» EXERCISE AIM: Restate all of the data exactly.

» EXERCISE DATA:
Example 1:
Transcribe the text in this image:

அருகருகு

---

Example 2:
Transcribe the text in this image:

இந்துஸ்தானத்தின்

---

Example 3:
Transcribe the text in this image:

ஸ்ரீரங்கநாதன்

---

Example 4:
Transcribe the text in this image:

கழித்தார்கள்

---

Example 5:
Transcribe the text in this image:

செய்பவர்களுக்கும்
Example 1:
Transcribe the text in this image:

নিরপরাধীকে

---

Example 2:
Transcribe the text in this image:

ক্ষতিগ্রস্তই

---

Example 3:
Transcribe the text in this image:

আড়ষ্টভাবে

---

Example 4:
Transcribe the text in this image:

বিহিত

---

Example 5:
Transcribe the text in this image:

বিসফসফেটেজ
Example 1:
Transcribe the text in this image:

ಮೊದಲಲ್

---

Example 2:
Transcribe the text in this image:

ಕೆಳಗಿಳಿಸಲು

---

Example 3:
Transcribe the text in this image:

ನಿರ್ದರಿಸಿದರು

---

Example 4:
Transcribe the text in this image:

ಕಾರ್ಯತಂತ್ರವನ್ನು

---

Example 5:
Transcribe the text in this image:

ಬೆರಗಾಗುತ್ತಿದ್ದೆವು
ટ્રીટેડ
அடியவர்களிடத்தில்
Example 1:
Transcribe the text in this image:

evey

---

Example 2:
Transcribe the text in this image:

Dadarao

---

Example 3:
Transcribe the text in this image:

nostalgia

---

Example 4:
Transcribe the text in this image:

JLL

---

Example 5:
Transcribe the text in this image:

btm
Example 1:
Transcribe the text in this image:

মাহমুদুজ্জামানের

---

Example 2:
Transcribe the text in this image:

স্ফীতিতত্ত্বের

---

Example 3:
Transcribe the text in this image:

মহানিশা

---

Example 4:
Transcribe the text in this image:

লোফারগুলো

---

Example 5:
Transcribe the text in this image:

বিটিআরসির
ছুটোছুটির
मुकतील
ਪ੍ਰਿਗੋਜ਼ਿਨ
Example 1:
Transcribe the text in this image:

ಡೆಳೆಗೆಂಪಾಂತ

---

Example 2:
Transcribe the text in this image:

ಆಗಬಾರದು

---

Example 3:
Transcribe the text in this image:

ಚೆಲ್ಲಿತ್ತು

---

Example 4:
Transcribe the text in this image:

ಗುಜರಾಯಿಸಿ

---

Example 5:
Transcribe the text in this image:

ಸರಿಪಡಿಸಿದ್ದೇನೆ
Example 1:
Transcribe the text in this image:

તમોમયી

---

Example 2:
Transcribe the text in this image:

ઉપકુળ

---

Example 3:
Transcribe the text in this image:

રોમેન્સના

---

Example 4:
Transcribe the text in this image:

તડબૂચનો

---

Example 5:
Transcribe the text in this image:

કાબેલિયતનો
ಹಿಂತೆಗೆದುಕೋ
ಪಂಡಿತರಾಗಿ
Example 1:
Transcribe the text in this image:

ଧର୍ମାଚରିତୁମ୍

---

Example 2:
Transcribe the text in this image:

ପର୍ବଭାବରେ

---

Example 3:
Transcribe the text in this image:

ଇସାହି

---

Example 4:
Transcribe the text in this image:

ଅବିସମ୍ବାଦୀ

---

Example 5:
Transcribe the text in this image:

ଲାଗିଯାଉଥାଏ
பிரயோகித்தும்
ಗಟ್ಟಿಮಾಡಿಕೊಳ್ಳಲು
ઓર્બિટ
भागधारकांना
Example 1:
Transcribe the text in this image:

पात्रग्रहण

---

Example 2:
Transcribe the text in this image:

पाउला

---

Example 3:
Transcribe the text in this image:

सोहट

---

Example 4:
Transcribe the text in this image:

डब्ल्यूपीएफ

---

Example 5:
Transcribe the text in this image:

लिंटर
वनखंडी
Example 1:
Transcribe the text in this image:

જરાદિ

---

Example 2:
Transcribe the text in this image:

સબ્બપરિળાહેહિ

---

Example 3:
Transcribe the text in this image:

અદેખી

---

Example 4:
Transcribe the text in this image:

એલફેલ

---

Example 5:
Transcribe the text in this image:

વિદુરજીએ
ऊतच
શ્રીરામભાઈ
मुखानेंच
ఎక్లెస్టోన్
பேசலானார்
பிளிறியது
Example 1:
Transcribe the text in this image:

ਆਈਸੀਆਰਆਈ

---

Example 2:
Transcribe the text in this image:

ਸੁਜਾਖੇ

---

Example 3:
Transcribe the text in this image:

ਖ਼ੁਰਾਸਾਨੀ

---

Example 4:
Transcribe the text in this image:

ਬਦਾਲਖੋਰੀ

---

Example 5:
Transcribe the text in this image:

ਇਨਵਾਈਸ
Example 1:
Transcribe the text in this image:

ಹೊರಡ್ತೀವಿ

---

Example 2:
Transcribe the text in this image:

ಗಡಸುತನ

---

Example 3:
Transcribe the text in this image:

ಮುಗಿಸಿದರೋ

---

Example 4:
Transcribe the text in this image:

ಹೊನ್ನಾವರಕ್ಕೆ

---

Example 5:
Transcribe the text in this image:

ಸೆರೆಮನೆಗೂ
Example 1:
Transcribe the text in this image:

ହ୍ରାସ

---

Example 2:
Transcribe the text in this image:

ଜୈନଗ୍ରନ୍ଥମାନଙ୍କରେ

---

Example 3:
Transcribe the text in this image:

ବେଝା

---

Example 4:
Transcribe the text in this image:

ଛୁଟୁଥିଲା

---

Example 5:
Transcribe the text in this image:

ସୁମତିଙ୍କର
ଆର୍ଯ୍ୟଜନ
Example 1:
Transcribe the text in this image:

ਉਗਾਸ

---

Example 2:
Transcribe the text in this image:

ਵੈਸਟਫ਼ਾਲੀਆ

» COMPLETED EXERCISE:
Example 1:
Transcribe the text in this image:

அருகருகு

---

Example 2:
Transcribe the text in this image:

இந்துஸ்தானத்தின்

---

Example 3:
Transcribe the text in this image:

ஸ்ரீரங்கநாதன்

---

Example 4:
Transcribe the text in this image:

கழித்தார்கள்

---

Example 5:
Transcribe the text in this image:

செய்பவர்களுக்கும்
Example 1:
Transcribe the text in this image:

নিরপরাধীকে

---

Example 2:
Transcribe the text in this image:

ক্ষতিগ্রস্তই

---

Example 3:
Transcribe the text in this image:

আড়ষ্টভাবে

---

Example 4:
Transcribe the text in this image:

বিহিত

---

Example 5:
Transcribe the text in this image:

বিসফসফেটেজ
Example 1:
Transcribe the text in this image:

ಮೊದಲಲ್

---

Example 2:
Transcribe the text in this image:

ಕೆಳಗಿಳಿಸಲು

---

Example 3:
Transcribe the text in this image:

ನಿರ್ದರಿಸಿದರು

---

Example 4:
Transcribe the text in this image:

ಕಾರ್ಯತಂತ್ರವನ್ನು

---

Example 5:
Transcribe the text in this image:

ಬೆರಗಾಗುತ್ತಿದ್ದೆವು
ટ્રીટેડ
அடியவர்களிடத்தில்
Example 1:
Transcribe the text in this image:

evey

---

Example 2:
Transcribe the text in this image:

Dadarao

---

Example 3:
Transcribe the text in this image:

nostalgia

---

Example 4:
Transcribe the text in this image:

JLL

---

Example 5:
Transcribe the text in this image:

btm
Example 1:
Transcribe the text in this image:

মাহমুদুজ্জামানের

---

Example 2:
Transcribe the text in this image:

স্ফীতিতত্ত্বের

---

Example 3:
Transcribe the text in this image:

মহানিশা

---

Example 4:
Transcribe the text in this image:

লোফারগুলো

---

Example 5:
Transcribe the text in this image:

বিটিআরসির
ছুটোছুটির
मुकतील
ਪ੍ਰਿਗੋਜ਼ਿਨ
Example 1:
Transcribe the text in this image:

ಡೆಳೆಗೆಂಪಾಂತ

---

Example 2:
Transcribe the text in this image:

ಆಗಬಾರದು

---

Example 3:
Transcribe the text in this image:

ಚೆಲ್ಲಿತ್ತು

---

Example 4:
Transcribe the text in this image:

ಗುಜರಾಯಿಸಿ

---

Example 5:
Transcribe the text in this image:

ಸರಿಪಡಿಸಿದ್ದೇನೆ
Example 1:
Transcribe the text in this image:

તમોમયી

---

Example 2:
Transcribe the text in this image:

ઉપકુળ

---

Example 3:
Transcribe the text in this image:

રોમેન્સના

---

Example 4:
Transcribe the text in this image:

તડબૂચનો

---

Example 5:
Transcribe the text in this image:

કાબેલિયતનો
ಹಿಂತೆಗೆದುಕೋ
ಪಂಡಿತರಾಗಿ
Example 1:
Transcribe the text in this image:

ଧର୍ମାଚରିତୁମ୍

---

Example 2:
Transcribe the text in this image:

ପର୍ବଭାବରେ

---

Example 3:
Transcribe the text in this image:

ଇସାହି

---

Example 4:
Transcribe the text in this image:

ଅବିସମ୍ବାଦୀ

---

Example 5:
Transcribe the text in this image:

ଲାଗିଯାଉଥାଏ
பிரயோகித்தும்
ಗಟ್ಟಿಮಾಡಿಕೊಳ್ಳಲು
ઓર્બિટ
भागधारकांना
Example 1:
Transcribe the text in this image:

पात्रग्रहण

---

Example 2:
Transcribe the text in this image:

पाउला

---

Example 3:
Transcribe the text in this image:

सोहट

---

Example 4:
Transcribe the text in this image:

डब्ल्यूपीएफ

---

Example 5:
Transcribe the text in this image:

लिंटर
वनखंडी
Example 1:
Transcribe the text in this image:

જરાદિ

---

Example 2:
Transcribe the text in this image:

સબ્બપરિળાહેહિ

---

Example 3:
Transcribe the text in this image:

અદેખી

---

Example 4:
Transcribe the text in this image:

એલફેલ

---

Example 5:
Transcribe the text in this image:

વિદુરજીએ
ऊतच
શ્રીરામભાઈ
मुखानेंच
ఎక్లెస్టోన్
பேசலானார்
பிளிறியது
Example 1:
Transcribe the text in this image:

ਆਈਸੀਆਰਆਈ

---

Example 2:
Transcribe the text in this image:

ਸੁਜਾਖੇ

---

Example 3:
Transcribe the text in this image:

ਖ਼ੁਰਾਸਾਨੀ

---

Example 4:
Transcribe the text in this image:

ਬਦਾਲਖੋਰੀ

---

Example 5:
Transcribe the text in this image:

ਇਨਵਾਈਸ
Example 1:
Transcribe the text in this image:

ಹೊರಡ್ತೀವಿ

---

Example 2:
Transcribe the text in this image:

ಗಡಸುತನ

---

Example 3:
Transcribe the text in this image:

ಮುಗಿಸಿದರೋ

---

Example 4:
Transcribe the text in this image:

ಹೊನ್ನಾವರಕ್ಕೆ

---

Example 5:
Transcribe the text in this image:

ಸೆರೆಮನೆಗೂ
Example 1:
Transcribe the text in this image:

ହ୍ରାସ

---

Example 2:
Transcribe the text in this image:

ଜୈନଗ୍ରନ୍ଥମାନଙ୍କରେ

---

Example 3:
Transcribe the text in this image:

ବେଝା

---

Example 4:
Transcribe the text in this image:

ଛୁଟୁଥିଲା

---

Example 5:
Transcribe the text in this image:

ସୁମତିଙ୍କର
ଆର୍ଯ୍ୟଜନ
Example 1:
Transcribe the text in this image:

ਉਗਾਸ

---

Example 2:
Transcribe the text in this image:

ਵੈਸਟਫ਼ਾਲੀਆ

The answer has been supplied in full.